Soon after their release, local volunteers aware of IOM’s capacity to assist vulnerable migrant contacted IOM’s Migrant Assistance and Protection team, which currently has personnel based in nearby Hudaydah, to make them aware of the case of Amina and the 35 other migrants. Staff immediately travelled to Abs to assess the newly released captives and deliver much needed aid.

“We were very happy when the IOM team visited us there and provided us with food and drink,” says Amina of her first contact with IOM’s team, “We were very happy when they said they would come back to help us again.”

A member of IOM’s team in Hudaydah added; “We found the migrants in a miserable condition. They needed food and water, and were terrified when we found them. We felt sorry that they had come to Yemen not expecting to be abducted and tortured; we felt especially sorry for the children who were also exposed to this merciless treatment.”

Local authorities assisted in arranging transport for the most vulnerable migrants – including Amina and her young children – to the port city of Hudaydah, around 100 kilometers to the south, where they were transferred to the care of IOM’s Migrant Response Point (MRP). The remaining migrants received assistance initially, but turned down any further assistance at the MRP.

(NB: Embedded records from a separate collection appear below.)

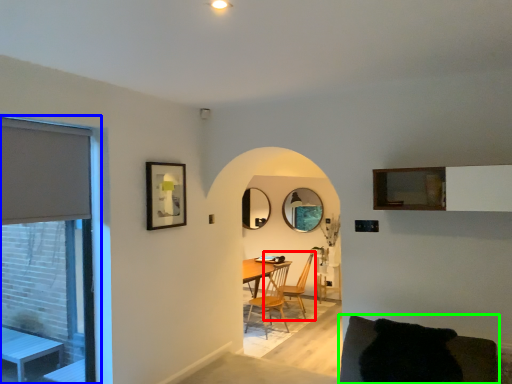
Question: Which object is the farthest from chair (highlighted by a red box)? Choose among these: window (highlighted by a blue box) or couch (highlighted by a green box).

Choices:
 (A) window
 (B) couch

Answer: (B)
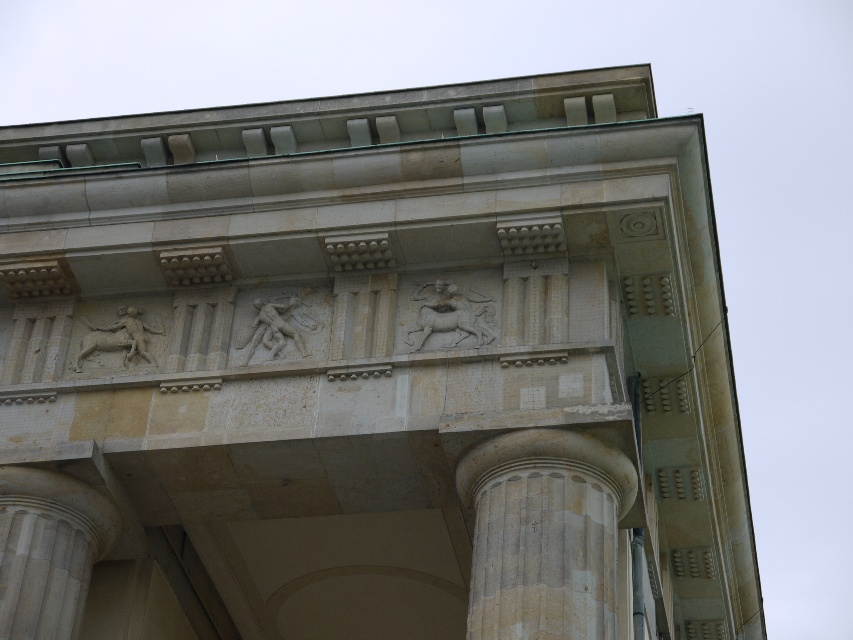
You are an architect examining the classical facade. You notice two columns, the smooth stone column at center and the smooth stone column at lower left. Which column blocks the view of the other?

The smooth stone column at center is in front of the smooth stone column at lower left, so it blocks the view of the latter.

You are an architect examining the classical structure. You notice two columns, the smooth stone column at center and the smooth stone column at lower left. Which column is located more to the left side of the structure?

The smooth stone column at lower left is more to the left side of the structure because the smooth stone column at center is positioned on the right side of it.

You are an architect examining the classical structure. The smooth stone column at center is part of the facade. Based on its position, can you determine if it is closer to the top or bottom of the structure?

The smooth stone column at center is located at point coordinates indicating it is closer to the bottom of the structure since its y coordinate is 0.639, which is below the midpoint of the image height.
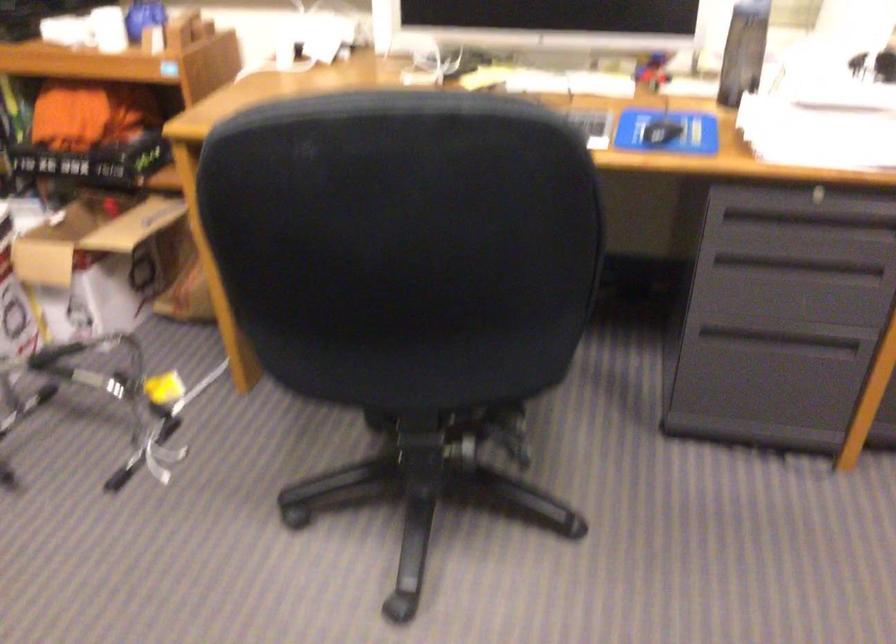
Identify the location of computer mouse. (660, 131).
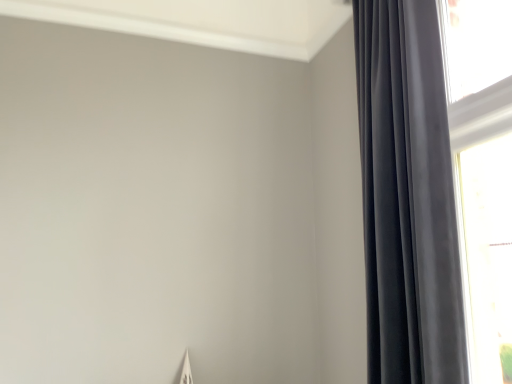
Question: From a real-world perspective, relative to transparent glass window at right, is satin black curtain at right vertically above or below?

Choices:
 (A) below
 (B) above

Answer: (B)

Question: Looking at the image, does satin black curtain at right seem bigger or smaller compared to transparent glass window at right?

Choices:
 (A) big
 (B) small

Answer: (A)

Question: Is satin black curtain at right wider or thinner than transparent glass window at right?

Choices:
 (A) thin
 (B) wide

Answer: (B)

Question: From the image's perspective, is transparent glass window at right located above or below satin black curtain at right?

Choices:
 (A) above
 (B) below

Answer: (B)

Question: In the image, is transparent glass window at right on the left side or the right side of satin black curtain at right?

Choices:
 (A) left
 (B) right

Answer: (B)

Question: Is transparent glass window at right wider or thinner than satin black curtain at right?

Choices:
 (A) wide
 (B) thin

Answer: (B)

Question: Would you say transparent glass window at right is inside or outside satin black curtain at right?

Choices:
 (A) inside
 (B) outside

Answer: (B)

Now Amina and her children are being hosted at IOM’s Migrant Response Point and receiving regular meals, water, and non-food items such as clothes. They are recovering from the physical and psychological trauma inflicted on them by their captors over many months.

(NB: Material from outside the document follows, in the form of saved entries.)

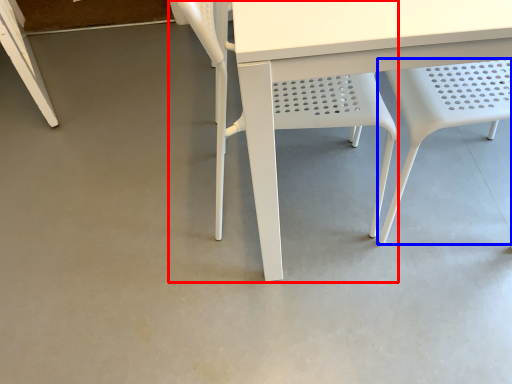
Question: Which of the following is the closest to the observer, chair (highlighted by a red box) or chair (highlighted by a blue box)?

Choices:
 (A) chair
 (B) chair

Answer: (B)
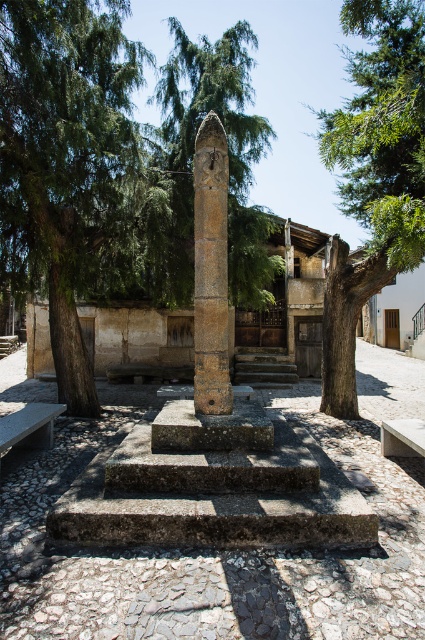
You are standing in the courtyard and want to take a photo of the brown stone column at center. The green leafy tree at right is blocking part of your view. Which direction should you move to get a clear shot of the column without the tree in the frame?

Since the green leafy tree at right is closer to the viewer than the brown stone column at center, moving to the left side of the courtyard would position you away from the tree, allowing you to see the brown stone column at center more clearly without obstruction.

You are standing in the courtyard and want to take a photo of the brown stone column at center without any obstruction from the green leafy tree at left. Based on their heights, is this possible?

The green leafy tree at left is taller than the brown stone column at center, so it might obstruct the view unless you position yourself where the tree is not in front of the column.

You are standing in the courtyard and want to take a photo of the brown stone column at center without any obstructions. Since the green leafy tree at left is in the way, which direction should you move to ensure the column is fully visible?

You should move to the right side of the green leafy tree at left so that the brown stone column at center is no longer blocked by the tree.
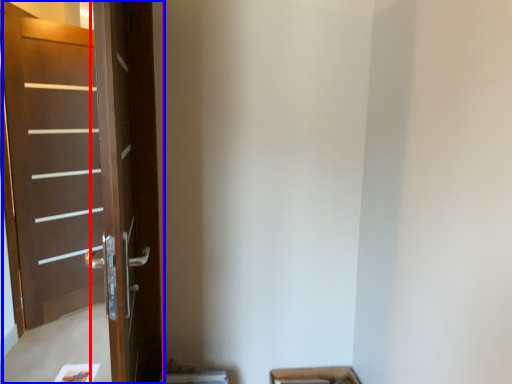
Question: Which of the following is the closest to the observer, screen door (highlighted by a red box) or door (highlighted by a blue box)?

Choices:
 (A) screen door
 (B) door

Answer: (A)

Regional Challenges, Local Assistance

For Amina, the intercession of Yemeni police and local volunteers was enough to end her ordeal. Now she and her young children hope to return home to her eldest son in Nigeria – IOM will aim to support this process as far as possible. IOM is currently liaising with the Nigerian government to coordinate the family’s emergency return. In 2015, IOM has already assisted 2,215 vulnerable migrants in returning home by sea from Hudaydah.

Unfortunately, Amina’s case is not unique. Every year, thousands of vulnerable migrants are kidnapped by these gangs. Between January and October 2015, IOM encountered 731 individual cases of kidnap and 1,118 cases of extortion among the 3,368 migrants screened. These figures are higher as a proportion than in previous years; since the escalation of the conflict in Yemen and the chaos that has accompanied it, smugglers and kidnappers have taken advantage of the weakened law and order to profit from the vulnerable migrants passing through the country.

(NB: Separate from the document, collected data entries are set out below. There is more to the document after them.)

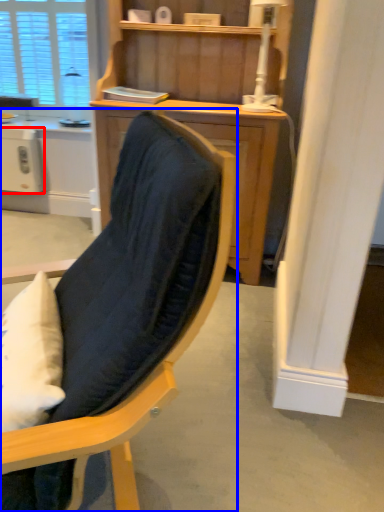
Question: Which object appears closest to the camera in this image, appliance (highlighted by a red box) or chair (highlighted by a blue box)?

Choices:
 (A) appliance
 (B) chair

Answer: (B)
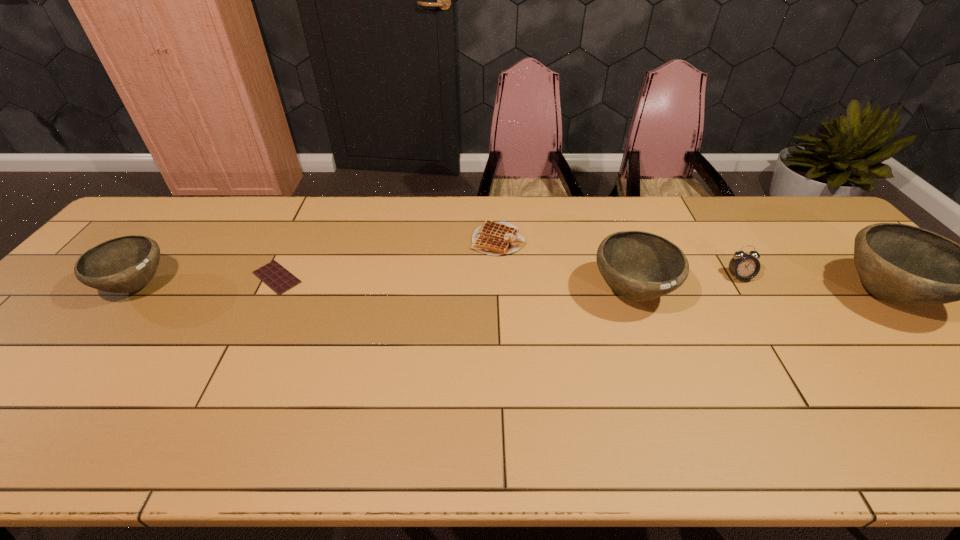
Image resolution: width=960 pixels, height=540 pixels. I want to click on spot to insert another bowl for uniform distribution, so click(x=382, y=289).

With the generous support of the UK Department for International Development, the European Union, the US Department of State, the Government of Japan, Swedish Development Agency, the Central Emergency Response Fund, and the US Association for International Migration, IOM’s protection team in Yemen strives to provide lifesaving food and water to as many of these migrants as possible. More must be done at the international level to counter these complex international criminal operations. Countering transnational smuggling networks is challenging under normal circumstances; since the outbreak of conflict in Yemen, it has become almost impossible.